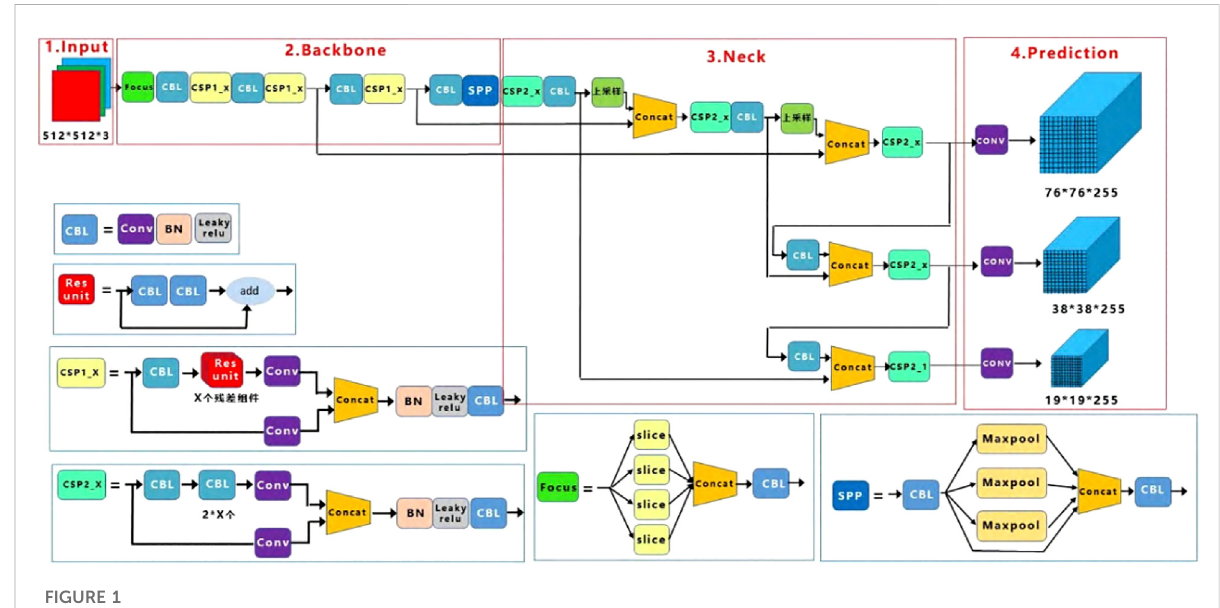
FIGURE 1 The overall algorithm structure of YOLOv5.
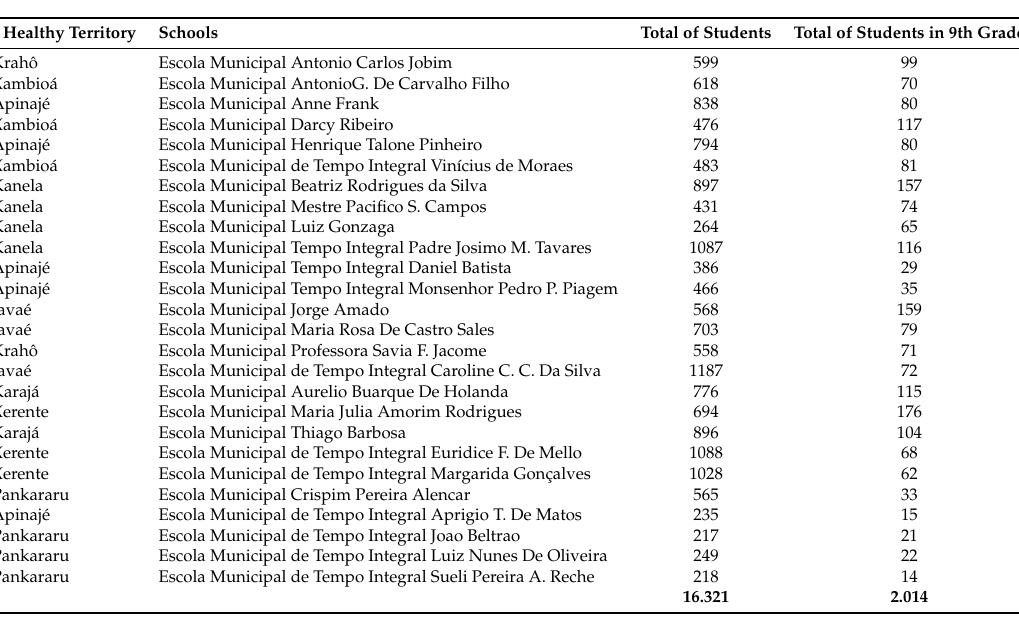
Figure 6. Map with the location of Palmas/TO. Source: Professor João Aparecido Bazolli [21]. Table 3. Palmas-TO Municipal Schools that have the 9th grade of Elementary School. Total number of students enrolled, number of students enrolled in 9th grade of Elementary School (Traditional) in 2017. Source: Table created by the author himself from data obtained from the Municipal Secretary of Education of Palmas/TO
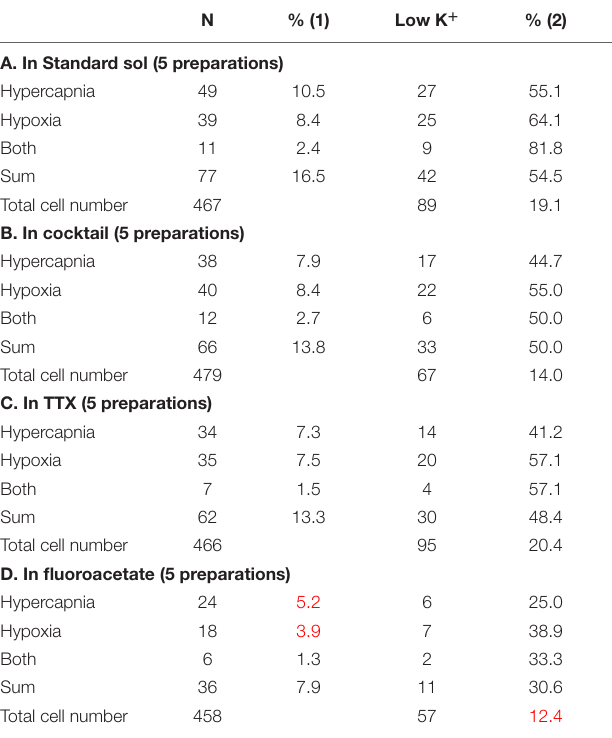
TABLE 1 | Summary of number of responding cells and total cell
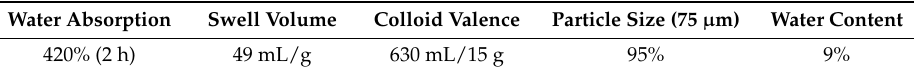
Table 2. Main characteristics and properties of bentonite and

--- WORK TASK ---
Show every line of the listing that includes the word "number".

--- ANSWER TO THIS EXERCISE ---
Figure 6. Map with the location of Palmas/TO. Source: Professor João Aparecido Bazolli [21]. Table 3. Palmas-TO Municipal Schools that have the 9th grade of Elementary School. Total number of students enrolled, number of students enrolled in 9th grade of Elementary School (Traditional) in 2017. Source: Table created by the author himself from data obtained from the Municipal Secretary of Education of Palmas/TO
TABLE 1 | Summary of number of responding cells and total cell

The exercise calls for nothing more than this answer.